METHODS: We conducted a retrospective review of a prospective IRB-approved database of PFS-RARP patients from June 2020 to December 2022 receiving SPC (n = 108) or UC (n = 104) postoperatively. Demographics, clinical, and perioperative outcomes were captured. Postoperative patient-reported quality of life was measured using Expanded Prostate Cancer Index Composite for Clinical Practice (EPIC-CP). Patients with intraoperative complications, intraoperative leaks, or undergoing salvage prostatectomy were excluded. Univariate and multivariate regression analyses were performed to compare outcomes.

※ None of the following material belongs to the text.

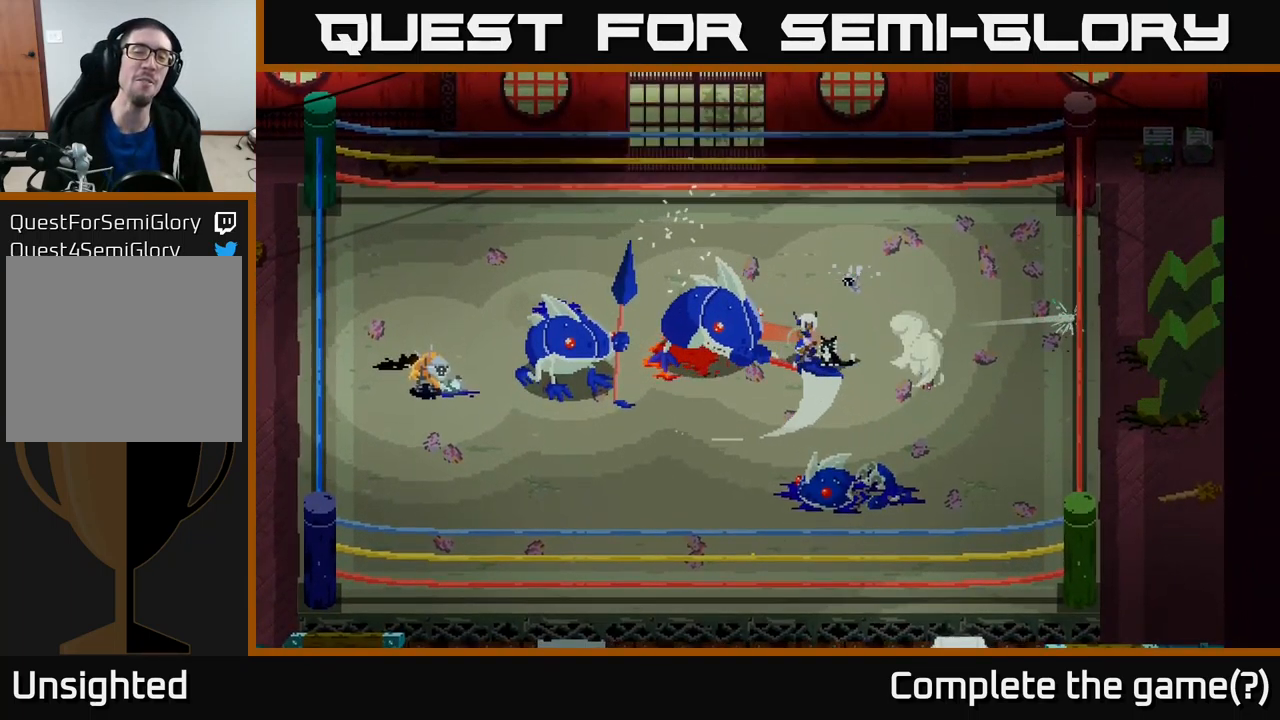
{"buttons": [], "left_stick": "center", "right_stick": "center", "events": [[67, "R2", "up"], [317, "R2", "down"], [450, "R2", "up"]]}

RESULTS: No significant differences in demographics or oncologic outcomes existed. There were no differences in complications, including urethral stricture or anastomotic leak. Men receiving SPC vs UC had earlier return to continence (7 v. 16 days, P < .001) and higher continence rates at catheter removal (67.6% v. 43.3%, P = .0003). On adjusted analyses, SPC was an independent predictor of continence at catheter removal (OR 2.21, P = .023). There were no differences between groups in preoperative or postoperative EPIC-CP scores, including no differences in postoperative quality of life (P = .46).